*EXERCISE DETAILS*: Keyword search on "PostgreSQL": report each line of the records that contains it.

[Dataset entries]
Segment Open
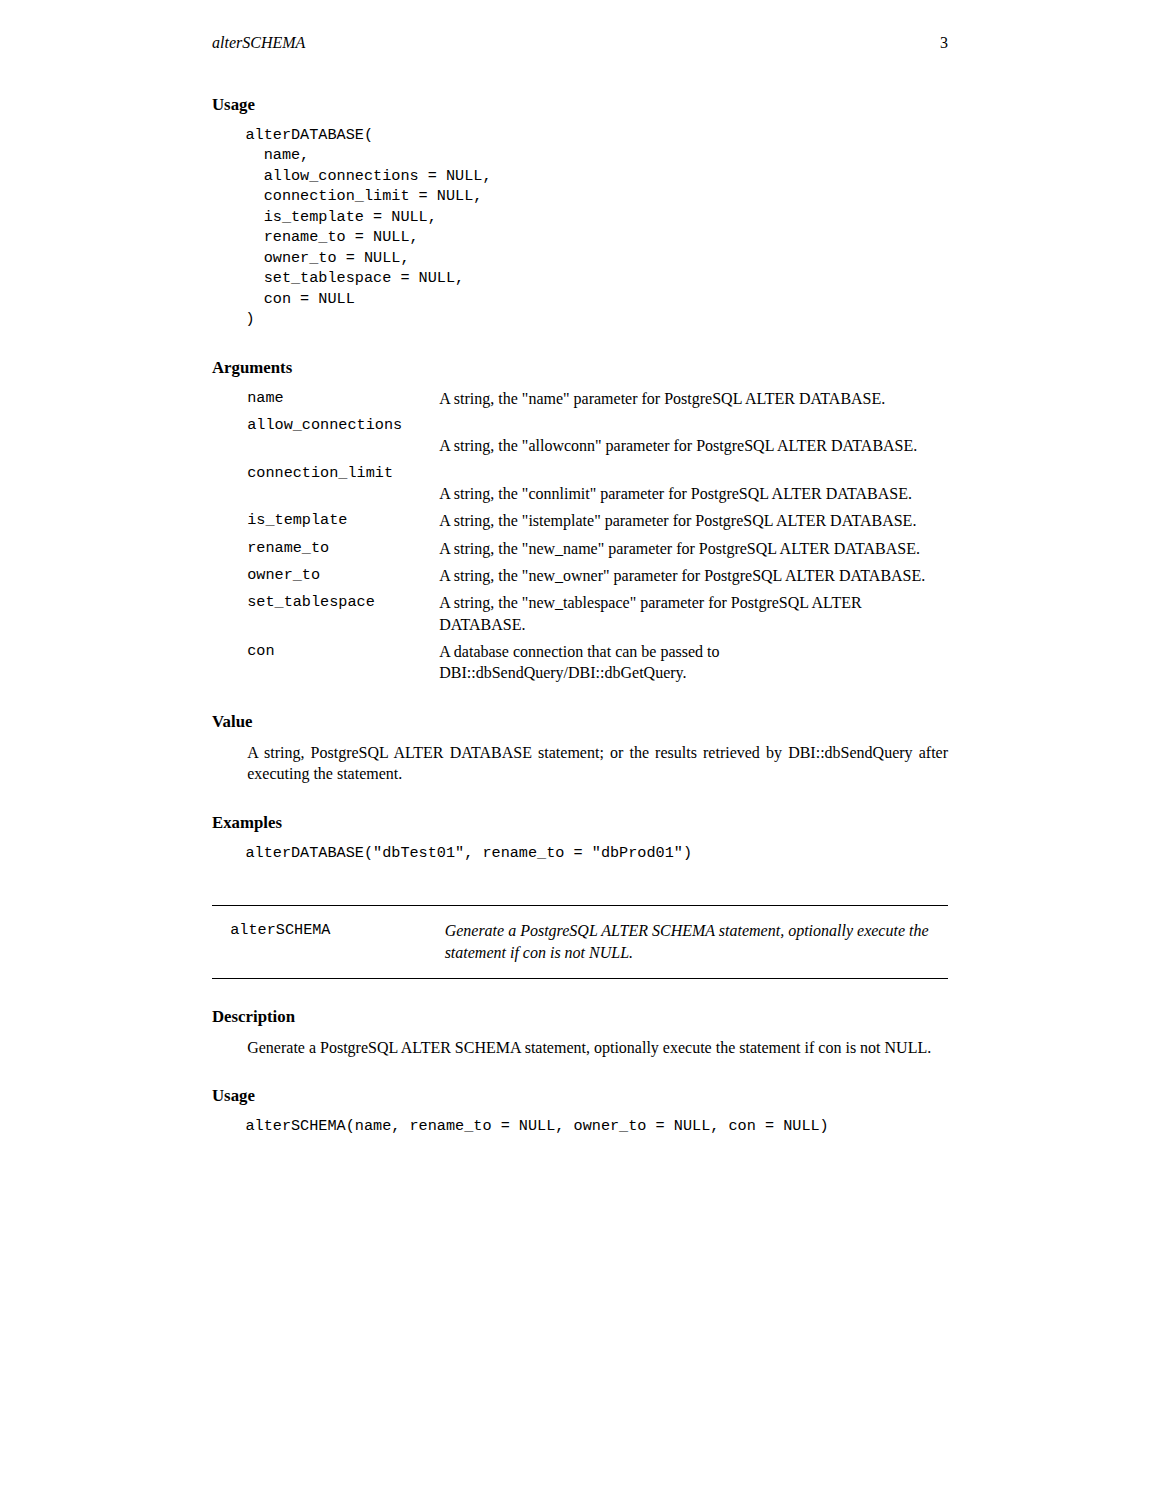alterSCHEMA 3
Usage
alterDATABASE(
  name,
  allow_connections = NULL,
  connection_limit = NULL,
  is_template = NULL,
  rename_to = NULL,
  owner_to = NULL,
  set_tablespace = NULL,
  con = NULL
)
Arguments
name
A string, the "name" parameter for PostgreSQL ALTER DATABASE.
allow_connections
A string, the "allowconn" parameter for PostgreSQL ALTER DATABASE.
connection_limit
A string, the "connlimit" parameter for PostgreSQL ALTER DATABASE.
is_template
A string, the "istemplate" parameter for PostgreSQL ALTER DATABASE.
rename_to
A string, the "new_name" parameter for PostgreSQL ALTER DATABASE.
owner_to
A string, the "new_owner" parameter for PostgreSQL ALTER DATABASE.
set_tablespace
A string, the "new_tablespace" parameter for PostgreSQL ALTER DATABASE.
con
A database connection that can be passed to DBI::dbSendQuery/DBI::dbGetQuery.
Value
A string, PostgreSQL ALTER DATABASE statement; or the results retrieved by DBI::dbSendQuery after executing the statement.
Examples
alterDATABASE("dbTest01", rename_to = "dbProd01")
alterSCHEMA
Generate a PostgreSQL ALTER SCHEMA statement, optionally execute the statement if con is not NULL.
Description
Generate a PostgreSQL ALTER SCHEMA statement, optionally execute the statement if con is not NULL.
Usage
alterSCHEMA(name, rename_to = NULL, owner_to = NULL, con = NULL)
Segment Closed
*ANSWER SPACE*:
A string, the "name" parameter for PostgreSQL ALTER DATABASE.
A string, the "allowconn" parameter for PostgreSQL ALTER DATABASE.
A string, the "connlimit" parameter for PostgreSQL ALTER DATABASE.
A string, the "istemplate" parameter for PostgreSQL ALTER DATABASE.
A string, the "new_name" parameter for PostgreSQL ALTER DATABASE.
A string, the "new_owner" parameter for PostgreSQL ALTER DATABASE.
A string, the "new_tablespace" parameter for PostgreSQL ALTER DATABASE.
A string, PostgreSQL ALTER DATABASE statement; or the results retrieved by DBI::dbSendQuery after executing the statement.
Generate a PostgreSQL ALTER SCHEMA statement, optionally execute the statement if con is not NULL.
Generate a PostgreSQL ALTER SCHEMA statement, optionally execute the statement if con is not NULL.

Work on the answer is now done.